[Records for this exercise Boundary: Start]
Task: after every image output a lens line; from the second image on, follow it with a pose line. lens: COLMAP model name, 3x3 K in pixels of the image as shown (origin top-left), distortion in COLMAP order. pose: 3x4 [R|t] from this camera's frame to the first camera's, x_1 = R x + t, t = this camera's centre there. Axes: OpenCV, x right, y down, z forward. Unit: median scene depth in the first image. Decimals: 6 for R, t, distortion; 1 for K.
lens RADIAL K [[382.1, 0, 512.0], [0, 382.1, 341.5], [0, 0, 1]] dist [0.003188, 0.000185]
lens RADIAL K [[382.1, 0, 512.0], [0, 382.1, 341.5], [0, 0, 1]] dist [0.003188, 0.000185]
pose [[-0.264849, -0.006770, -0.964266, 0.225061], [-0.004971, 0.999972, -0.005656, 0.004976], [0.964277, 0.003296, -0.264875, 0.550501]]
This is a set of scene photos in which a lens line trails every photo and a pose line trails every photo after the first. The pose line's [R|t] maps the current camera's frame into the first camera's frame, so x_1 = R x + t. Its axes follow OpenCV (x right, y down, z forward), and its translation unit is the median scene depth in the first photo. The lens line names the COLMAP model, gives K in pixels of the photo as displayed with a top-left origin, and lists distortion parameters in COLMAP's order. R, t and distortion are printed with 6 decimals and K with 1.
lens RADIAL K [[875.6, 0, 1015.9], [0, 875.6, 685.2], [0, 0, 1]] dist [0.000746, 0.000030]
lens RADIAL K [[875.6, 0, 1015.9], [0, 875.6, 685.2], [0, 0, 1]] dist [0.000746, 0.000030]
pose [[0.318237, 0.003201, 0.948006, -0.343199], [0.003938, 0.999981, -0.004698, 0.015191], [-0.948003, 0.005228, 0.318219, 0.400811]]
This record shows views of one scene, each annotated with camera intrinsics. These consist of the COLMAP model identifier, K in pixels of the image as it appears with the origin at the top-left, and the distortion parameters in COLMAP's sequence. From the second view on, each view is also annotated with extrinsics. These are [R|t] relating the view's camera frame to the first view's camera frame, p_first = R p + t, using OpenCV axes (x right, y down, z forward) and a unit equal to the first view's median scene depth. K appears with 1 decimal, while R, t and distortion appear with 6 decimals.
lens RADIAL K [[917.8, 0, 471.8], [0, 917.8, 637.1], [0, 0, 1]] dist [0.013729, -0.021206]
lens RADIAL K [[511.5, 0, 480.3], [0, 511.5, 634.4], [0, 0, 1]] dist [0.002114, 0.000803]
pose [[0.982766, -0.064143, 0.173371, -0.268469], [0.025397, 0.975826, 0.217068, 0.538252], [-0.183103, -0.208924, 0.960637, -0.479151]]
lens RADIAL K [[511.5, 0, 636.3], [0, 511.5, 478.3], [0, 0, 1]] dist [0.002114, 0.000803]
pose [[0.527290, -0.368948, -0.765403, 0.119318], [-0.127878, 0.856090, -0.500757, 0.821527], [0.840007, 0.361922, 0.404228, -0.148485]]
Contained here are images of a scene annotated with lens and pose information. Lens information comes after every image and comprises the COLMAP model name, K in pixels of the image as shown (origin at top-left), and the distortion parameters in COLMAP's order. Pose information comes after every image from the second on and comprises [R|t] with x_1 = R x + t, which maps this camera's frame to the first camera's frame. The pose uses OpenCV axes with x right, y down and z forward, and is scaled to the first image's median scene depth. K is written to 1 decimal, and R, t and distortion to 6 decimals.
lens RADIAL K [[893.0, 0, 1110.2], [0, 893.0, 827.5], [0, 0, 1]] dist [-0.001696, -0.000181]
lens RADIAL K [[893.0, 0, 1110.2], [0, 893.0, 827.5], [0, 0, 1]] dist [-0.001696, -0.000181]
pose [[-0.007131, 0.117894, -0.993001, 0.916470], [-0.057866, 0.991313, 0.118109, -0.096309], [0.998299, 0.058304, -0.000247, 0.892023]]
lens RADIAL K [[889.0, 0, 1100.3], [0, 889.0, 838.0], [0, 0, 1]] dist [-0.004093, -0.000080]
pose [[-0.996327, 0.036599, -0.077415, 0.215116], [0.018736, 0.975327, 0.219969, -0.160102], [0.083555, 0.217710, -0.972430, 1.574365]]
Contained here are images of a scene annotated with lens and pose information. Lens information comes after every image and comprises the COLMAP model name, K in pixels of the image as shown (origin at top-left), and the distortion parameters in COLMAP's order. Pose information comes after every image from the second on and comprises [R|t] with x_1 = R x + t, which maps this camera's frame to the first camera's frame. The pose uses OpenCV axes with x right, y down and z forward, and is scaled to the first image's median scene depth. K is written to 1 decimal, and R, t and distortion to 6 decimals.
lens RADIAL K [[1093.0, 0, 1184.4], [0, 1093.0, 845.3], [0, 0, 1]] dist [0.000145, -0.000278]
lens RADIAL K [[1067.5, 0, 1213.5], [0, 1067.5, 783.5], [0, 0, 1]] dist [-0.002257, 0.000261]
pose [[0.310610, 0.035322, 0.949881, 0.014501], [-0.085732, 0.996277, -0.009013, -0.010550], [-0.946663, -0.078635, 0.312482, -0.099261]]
[Records for this exercise Boundary: End]
_Task goal_. Return what is listed above, exactly and completely.

_Final answer_.
Task: after every image output a lens line; from the second image on, follow it with a pose line. lens: COLMAP model name, 3x3 K in pixels of the image as shown (origin top-left), distortion in COLMAP order. pose: 3x4 [R|t] from this camera's frame to the first camera's, x_1 = R x + t, t = this camera's centre there. Axes: OpenCV, x right, y down, z forward. Unit: median scene depth in the first image. Decimals: 6 for R, t, distortion; 1 for K.
lens RADIAL K [[382.1, 0, 512.0], [0, 382.1, 341.5], [0, 0, 1]] dist [0.003188, 0.000185]
lens RADIAL K [[382.1, 0, 512.0], [0, 382.1, 341.5], [0, 0, 1]] dist [0.003188, 0.000185]
pose [[-0.264849, -0.006770, -0.964266, 0.225061], [-0.004971, 0.999972, -0.005656, 0.004976], [0.964277, 0.003296, -0.264875, 0.550501]]
This is a set of scene photos in which a lens line trails every photo and a pose line trails every photo after the first. The pose line's [R|t] maps the current camera's frame into the first camera's frame, so x_1 = R x + t. Its axes follow OpenCV (x right, y down, z forward), and its translation unit is the median scene depth in the first photo. The lens line names the COLMAP model, gives K in pixels of the photo as displayed with a top-left origin, and lists distortion parameters in COLMAP's order. R, t and distortion are printed with 6 decimals and K with 1.
lens RADIAL K [[875.6, 0, 1015.9], [0, 875.6, 685.2], [0, 0, 1]] dist [0.000746, 0.000030]
lens RADIAL K [[875.6, 0, 1015.9], [0, 875.6, 685.2], [0, 0, 1]] dist [0.000746, 0.000030]
pose [[0.318237, 0.003201, 0.948006, -0.343199], [0.003938, 0.999981, -0.004698, 0.015191], [-0.948003, 0.005228, 0.318219, 0.400811]]
This record shows views of one scene, each annotated with camera intrinsics. These consist of the COLMAP model identifier, K in pixels of the image as it appears with the origin at the top-left, and the distortion parameters in COLMAP's sequence. From the second view on, each view is also annotated with extrinsics. These are [R|t] relating the view's camera frame to the first view's camera frame, p_first = R p + t, using OpenCV axes (x right, y down, z forward) and a unit equal to the first view's median scene depth. K appears with 1 decimal, while R, t and distortion appear with 6 decimals.
lens RADIAL K [[917.8, 0, 471.8], [0, 917.8, 637.1], [0, 0, 1]] dist [0.013729, -0.021206]
lens RADIAL K [[511.5, 0, 480.3], [0, 511.5, 634.4], [0, 0, 1]] dist [0.002114, 0.000803]
pose [[0.982766, -0.064143, 0.173371, -0.268469], [0.025397, 0.975826, 0.217068, 0.538252], [-0.183103, -0.208924, 0.960637, -0.479151]]
lens RADIAL K [[511.5, 0, 636.3], [0, 511.5, 478.3], [0, 0, 1]] dist [0.002114, 0.000803]
pose [[0.527290, -0.368948, -0.765403, 0.119318], [-0.127878, 0.856090, -0.500757, 0.821527], [0.840007, 0.361922, 0.404228, -0.148485]]
Contained here are images of a scene annotated with lens and pose information. Lens information comes after every image and comprises the COLMAP model name, K in pixels of the image as shown (origin at top-left), and the distortion parameters in COLMAP's order. Pose information comes after every image from the second on and comprises [R|t] with x_1 = R x + t, which maps this camera's frame to the first camera's frame. The pose uses OpenCV axes with x right, y down and z forward, and is scaled to the first image's median scene depth. K is written to 1 decimal, and R, t and distortion to 6 decimals.
lens RADIAL K [[893.0, 0, 1110.2], [0, 893.0, 827.5], [0, 0, 1]] dist [-0.001696, -0.000181]
lens RADIAL K [[893.0, 0, 1110.2], [0, 893.0, 827.5], [0, 0, 1]] dist [-0.001696, -0.000181]
pose [[-0.007131, 0.117894, -0.993001, 0.916470], [-0.057866, 0.991313, 0.118109, -0.096309], [0.998299, 0.058304, -0.000247, 0.892023]]
lens RADIAL K [[889.0, 0, 1100.3], [0, 889.0, 838.0], [0, 0, 1]] dist [-0.004093, -0.000080]
pose [[-0.996327, 0.036599, -0.077415, 0.215116], [0.018736, 0.975327, 0.219969, -0.160102], [0.083555, 0.217710, -0.972430, 1.574365]]
Contained here are images of a scene annotated with lens and pose information. Lens information comes after every image and comprises the COLMAP model name, K in pixels of the image as shown (origin at top-left), and the distortion parameters in COLMAP's order. Pose information comes after every image from the second on and comprises [R|t] with x_1 = R x + t, which maps this camera's frame to the first camera's frame. The pose uses OpenCV axes with x right, y down and z forward, and is scaled to the first image's median scene depth. K is written to 1 decimal, and R, t and distortion to 6 decimals.
lens RADIAL K [[1093.0, 0, 1184.4], [0, 1093.0, 845.3], [0, 0, 1]] dist [0.000145, -0.000278]
lens RADIAL K [[1067.5, 0, 1213.5], [0, 1067.5, 783.5], [0, 0, 1]] dist [-0.002257, 0.000261]
pose [[0.310610, 0.035322, 0.949881, 0.014501], [-0.085732, 0.996277, -0.009013, -0.010550], [-0.946663, -0.078635, 0.312482, -0.099261]]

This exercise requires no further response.